Dive Brief:
- CMS proposed a rule that it says would save healthcare providers an estimated $1.12 billion annually by removing "unnecessary, obsolete or excessively burdensome Medicare compliance requirements." Multi-hospital systems, critical access hospitals, ambulatory surgical centers, transplant centers, outpatient rehabilitative facilities and x-ray services are among those that would be impacted by the rule.
- If finalized, the rule would remove the requirement that ambulatory surgical centers have a written transfer agreement with a hospital or that the center's physicians have admitting privileges at a nearby hospital. CMS said that provision was at the behest of the ASC trade association "to address the widespread issue of the growing number of hospitals that are declining to work with ASCs."

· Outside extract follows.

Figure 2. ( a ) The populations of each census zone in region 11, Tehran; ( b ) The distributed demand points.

- The proposed rule would also remove duplicative ownership disclosure requirements for critical access hospitals and allow multi-hospital systems to have integrated quality assessment, performance improvement and infection control programs for all member hospitals.
Dive Insight:
Removing regulatory burdens and offering providers more choices are some of the Trump administration's healthcare goals, and CMS is well aware of problems with reporting data.

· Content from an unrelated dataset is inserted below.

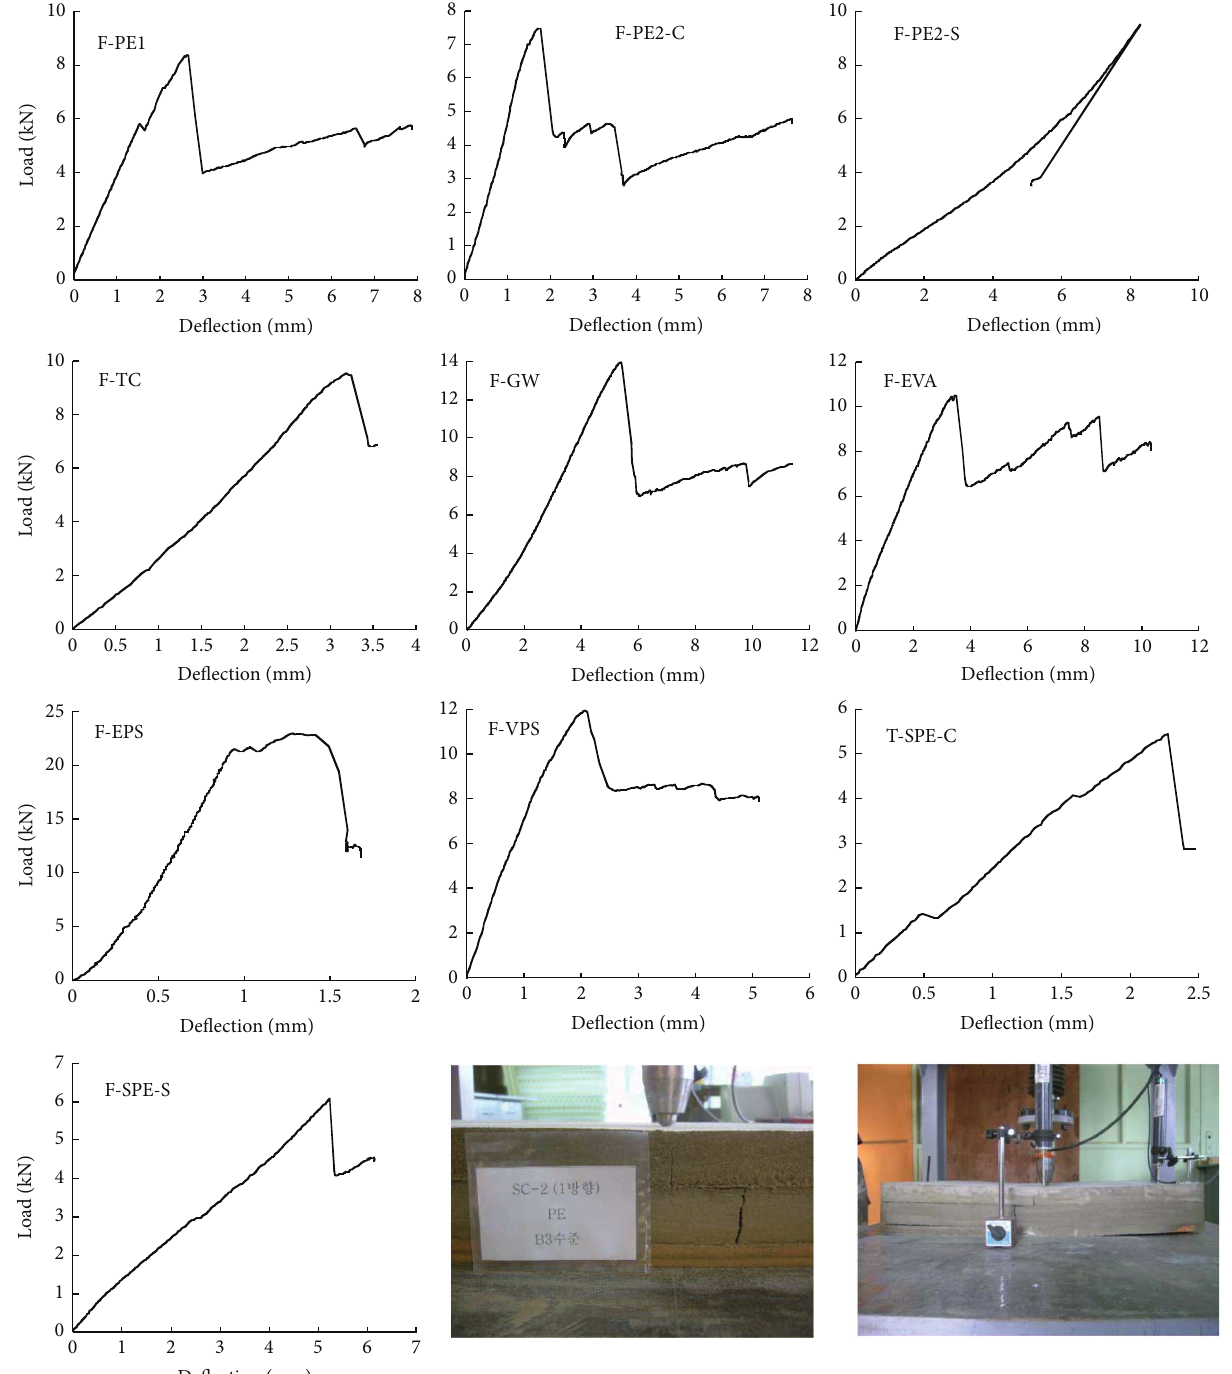
Figure 4: Load and deflection curves of the tested floating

The agency has spent much of 2017 and 2018 acting on its promises to alleviate reporting burdens, cutting requirements here and there with seemingly every new rule proposal.
Taking CMS' previous reporting requirement measures from 2017 and 2018 into account, the proposal estimates savings of $5.2 billion between 2018 and 2021. Additionally, CMS projects a reduction of 53 million hours of reporting burden through 2021.
The agency has compiled feedback from providers and categorized that feedback into 1,146 issues. CMS says it has taken action to address 55% of those issues to date, while 16% remain under consideration and 29% have either been referred to another agency or don't require further action.
Included in the proposal are rules that would reduce requirements for transplant centers that force them to re-submit materials for Medicare approval and simplify the ordering process for portable X-rays.
"The changes we're proposing will dramatically reduce the amount of time and resources that healthcare facilities have to spend on CMS-mandated compliance activities that do not improve the quality of care, so that hospitals and healthcare professionals can focus on their primary mission: treating patients," Seema Verma, CMS administrator, said in a statement.
For clinicians, less reporting requirements is music to the ears. In a 2017 Medical Group Management Association survey, nearly half of group practices said they spend more than $40,000 per full-time physician per year to comply with federal regulations. A similar Health Affairs study found 81% of practices feel more of their effort is spent dealing with quality measures now than just three years ago.
Last year, CMS asked clinicians to take part in a year-long study looking into the burden of reporting data for MIPS and has been looking to overhaul MACRA and remove reporting barriers for quality measures.